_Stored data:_
##########

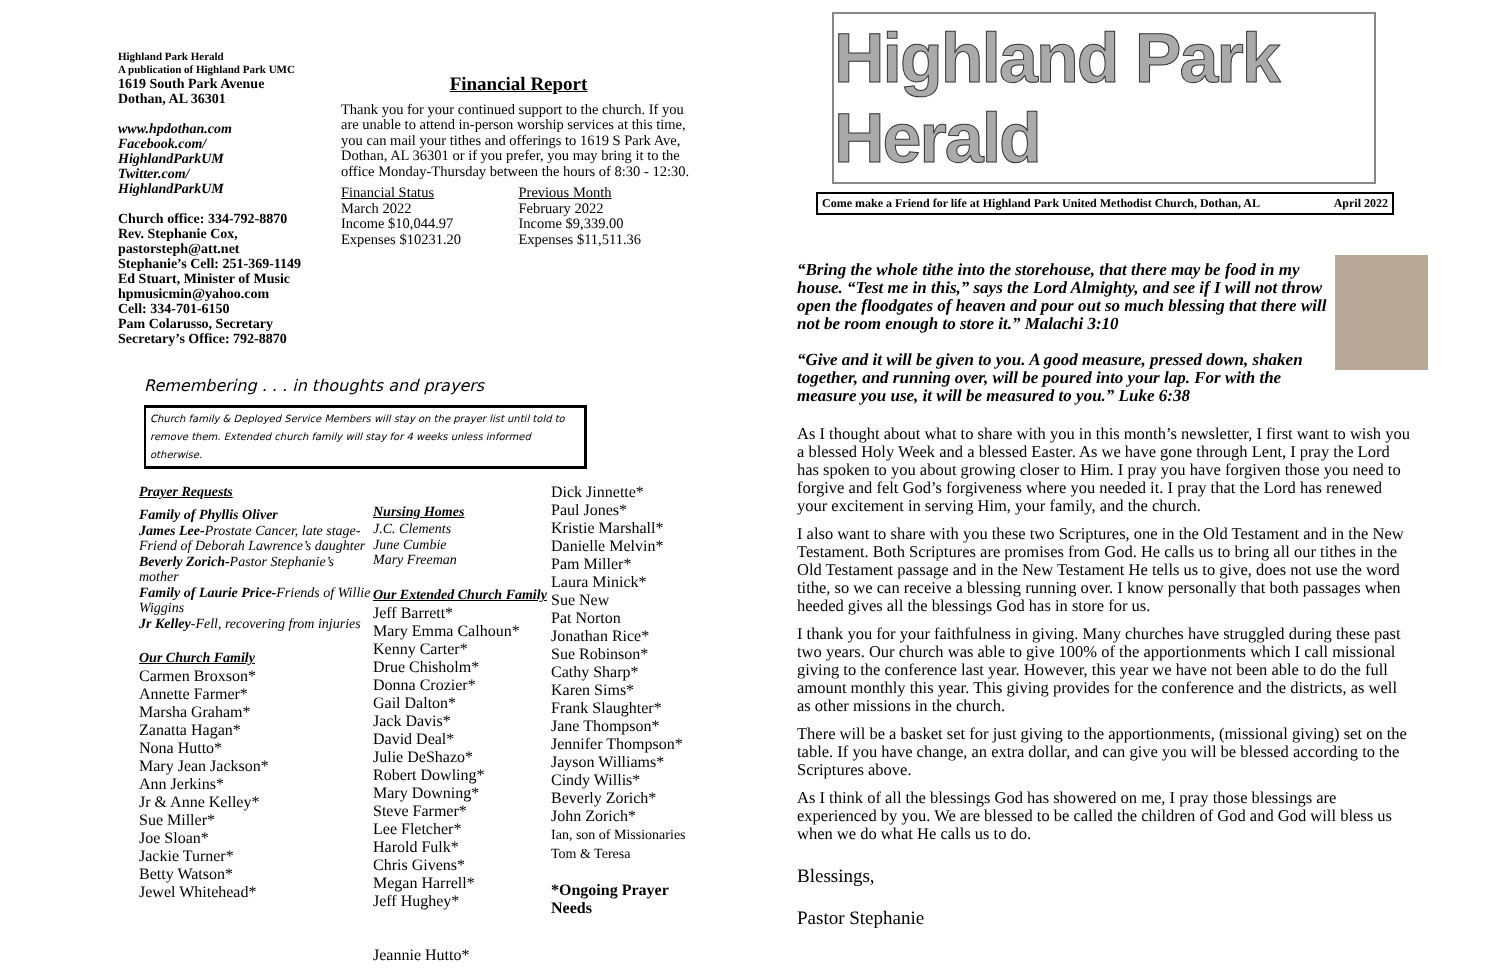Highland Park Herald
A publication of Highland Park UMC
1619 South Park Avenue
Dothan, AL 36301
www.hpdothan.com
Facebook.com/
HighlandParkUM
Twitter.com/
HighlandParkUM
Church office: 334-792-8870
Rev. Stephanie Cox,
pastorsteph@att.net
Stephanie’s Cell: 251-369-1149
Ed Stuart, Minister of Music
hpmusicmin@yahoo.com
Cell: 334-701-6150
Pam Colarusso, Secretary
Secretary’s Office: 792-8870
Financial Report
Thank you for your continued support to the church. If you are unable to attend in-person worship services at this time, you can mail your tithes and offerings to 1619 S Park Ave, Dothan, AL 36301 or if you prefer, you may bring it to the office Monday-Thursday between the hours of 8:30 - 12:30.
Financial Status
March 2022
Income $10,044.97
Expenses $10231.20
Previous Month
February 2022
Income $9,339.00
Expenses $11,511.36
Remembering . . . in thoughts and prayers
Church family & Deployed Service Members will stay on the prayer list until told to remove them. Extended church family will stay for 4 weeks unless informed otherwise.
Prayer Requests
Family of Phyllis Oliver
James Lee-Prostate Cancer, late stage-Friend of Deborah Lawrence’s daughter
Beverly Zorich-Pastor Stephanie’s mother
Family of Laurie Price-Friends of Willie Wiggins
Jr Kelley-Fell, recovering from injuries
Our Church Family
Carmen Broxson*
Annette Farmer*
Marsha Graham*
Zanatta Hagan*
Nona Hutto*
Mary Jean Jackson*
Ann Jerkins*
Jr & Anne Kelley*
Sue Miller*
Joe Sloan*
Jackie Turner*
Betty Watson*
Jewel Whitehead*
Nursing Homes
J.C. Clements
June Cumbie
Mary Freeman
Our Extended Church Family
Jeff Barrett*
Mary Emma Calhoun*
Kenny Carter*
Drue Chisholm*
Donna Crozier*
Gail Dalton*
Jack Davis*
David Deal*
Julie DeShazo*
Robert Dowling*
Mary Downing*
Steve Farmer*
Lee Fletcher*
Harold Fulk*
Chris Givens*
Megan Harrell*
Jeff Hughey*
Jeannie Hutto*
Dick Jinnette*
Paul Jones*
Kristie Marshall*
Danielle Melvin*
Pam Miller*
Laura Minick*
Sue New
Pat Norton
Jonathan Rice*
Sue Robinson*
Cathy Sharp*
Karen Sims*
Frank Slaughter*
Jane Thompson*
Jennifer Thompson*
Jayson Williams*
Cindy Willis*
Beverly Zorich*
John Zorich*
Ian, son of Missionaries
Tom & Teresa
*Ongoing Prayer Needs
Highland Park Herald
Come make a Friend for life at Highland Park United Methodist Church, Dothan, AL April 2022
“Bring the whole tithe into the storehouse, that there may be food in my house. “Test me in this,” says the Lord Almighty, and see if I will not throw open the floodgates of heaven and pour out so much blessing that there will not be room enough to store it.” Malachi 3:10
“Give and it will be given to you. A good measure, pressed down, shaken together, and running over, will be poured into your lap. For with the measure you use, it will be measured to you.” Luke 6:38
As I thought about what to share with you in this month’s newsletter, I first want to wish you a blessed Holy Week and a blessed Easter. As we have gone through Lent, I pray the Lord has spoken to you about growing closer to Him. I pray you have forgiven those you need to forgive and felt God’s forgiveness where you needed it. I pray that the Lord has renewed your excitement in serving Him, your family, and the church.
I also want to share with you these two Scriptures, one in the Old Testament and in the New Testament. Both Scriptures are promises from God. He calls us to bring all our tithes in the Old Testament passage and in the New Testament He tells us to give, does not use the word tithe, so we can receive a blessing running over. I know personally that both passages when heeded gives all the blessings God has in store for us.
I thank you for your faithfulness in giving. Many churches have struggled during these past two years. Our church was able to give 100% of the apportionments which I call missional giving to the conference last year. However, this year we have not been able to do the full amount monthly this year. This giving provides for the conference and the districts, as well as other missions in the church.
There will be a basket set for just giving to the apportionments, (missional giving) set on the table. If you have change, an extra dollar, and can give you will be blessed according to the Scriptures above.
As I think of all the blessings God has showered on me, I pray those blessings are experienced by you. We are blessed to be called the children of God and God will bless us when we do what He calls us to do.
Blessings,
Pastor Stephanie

##########

Write out, from the lines above, only those from the line with "John Zorich*" to the line with "the whole tithe", exactly as given, including the first and the last.

_Answer space:_
John Zorich*
Ian, son of Missionaries
Tom & Teresa
*Ongoing Prayer Needs
Highland Park Herald
Come make a Friend for life at Highland Park United Methodist Church, Dothan, AL April 2022
“Bring the whole tithe into the storehouse, that there may be food in my house. “Test me in this,” says the Lord Almighty, and see if I will not throw open the floodgates of heaven and pour out so much blessing that there will not be room enough to store it.” Malachi 3:10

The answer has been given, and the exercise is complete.